Ковалевский улыбнулся. Было почти по-домашнему хорошо и уютно в этом неродном месте, однако привкус комфорта как-то странно перемешивался с ощущением всего чужого вокруг; он наползал, наползал, а растворить в себе это чужое не мог, и болтался на поверхности, словно теплая капля растительного масла в котелке с холодной водой. Михаил, правда, и не думал копаться в причинах и истоках такой двойственности восприятия, он просто плыл по течению своего настроения, то бросая взгляд на соседние столики и шумно галдящих немцев, то пытаясь вслушиваться в то, что вещал Ковалевский, время от времени вглядываяь в мрачную арку каменного моста и зеленый козырек Ратуши.
- … плюс офисы в Чехии и Польше. Все это нужно контроллировать отсюда, и мозг, кому нужно, вправлять. Итого: карьерный, мать его, рост – это раз; шенгенская виза на неограниченный срок – это два; житие в спокойной и благополучной стране – это три; зарплата значительно больше московской – это четыре. Мы тут, кстати, прекрасно общаемся, ни на секунду не соскучешься и по Родине тосковать не будешь, - Ковалевский слегка кивнул сам себе для убедительности слов. – Не бзди, великий и могучий русский язык не забудешь!

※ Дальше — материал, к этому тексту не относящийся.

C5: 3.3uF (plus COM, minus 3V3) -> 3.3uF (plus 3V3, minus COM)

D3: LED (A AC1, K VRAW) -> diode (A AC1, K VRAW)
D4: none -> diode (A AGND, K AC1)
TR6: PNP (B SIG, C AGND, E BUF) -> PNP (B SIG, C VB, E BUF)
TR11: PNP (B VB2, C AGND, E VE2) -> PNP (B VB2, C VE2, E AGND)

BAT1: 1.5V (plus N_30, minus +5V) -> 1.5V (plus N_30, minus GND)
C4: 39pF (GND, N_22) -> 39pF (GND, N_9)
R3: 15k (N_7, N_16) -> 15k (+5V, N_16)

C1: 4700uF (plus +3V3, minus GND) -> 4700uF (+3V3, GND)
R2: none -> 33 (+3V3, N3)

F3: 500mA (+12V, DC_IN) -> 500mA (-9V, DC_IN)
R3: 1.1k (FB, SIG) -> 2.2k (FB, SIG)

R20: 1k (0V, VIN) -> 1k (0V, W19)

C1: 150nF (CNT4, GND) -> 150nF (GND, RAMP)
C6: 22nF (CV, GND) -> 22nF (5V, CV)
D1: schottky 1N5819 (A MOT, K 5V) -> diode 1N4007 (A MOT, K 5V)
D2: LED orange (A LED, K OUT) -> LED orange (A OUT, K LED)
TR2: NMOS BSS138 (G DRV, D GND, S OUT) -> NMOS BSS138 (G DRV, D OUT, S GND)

Миша сделал небольшую паузу и, глядя прямо в глаза Ковалевскому спросил:
- Я вот одного не могу понять: зачем Борисычу столько времени тратить, чтобы меня уговаривать?! Ну неужто нельзя немца на эту должность взять?! В честь чего на мне свет белым клином сошелся? Ковалевский, - он скрестил руки на груди, что свидетельствовало уже об открытом недоверии, - не парь мозг, выкладывай!
Ковалевский в фальшивом недоумении вздернул брови:
- Миша, а я, в свою очередь, не могу понять, почему ты не веришь в то, что самый надежный сотрудник для сложных задач – это тот, кто уже трудится в компании, кому доверяют, и кто своими результатами доказал, что способен на многое?!
Лесть, упакованная в плохо маскирующую обертку третьего лица, вылезла в последовавшей опять паузе, как то шило из известной пословицы. Повисла длинная пауза.
- Ты хочешь всю правду? – наконец раздраженно продолжил Ковалевский. – Пожалуйста… - он откинулся на спинку стула, засунул в карманы руки и как-то недоверчиво, исподлобья взглянул на Мишу. - И здесь есть серые и черные схемы, и здесь, как и в любимой тобою России, пытаются любыми способами уходить от налогов. Только в России, если тебя берут за задницу, вопрос решается взяткой, а здесь – срок, и без шансов что-то замять. Поэтому здесь играют в такие серьезные игры только имея четырех тузов на руках и джокера в кармане… и только в комманде с теми, кому можно доверять на все сто…
- Слушай, Стасик… А как ты думаешь, о чем бы писал Набоков, если бы тогда, в девятнадцатом году, не уехал из России?!
Ковалевский надул гладко-выбритые щеки, закатил глаза и безнадежно, с тихим шипением, выдул нагретый легкими воздух:
- Я с тобой серъезно о серъезном, а ты тут глумишься надо мной!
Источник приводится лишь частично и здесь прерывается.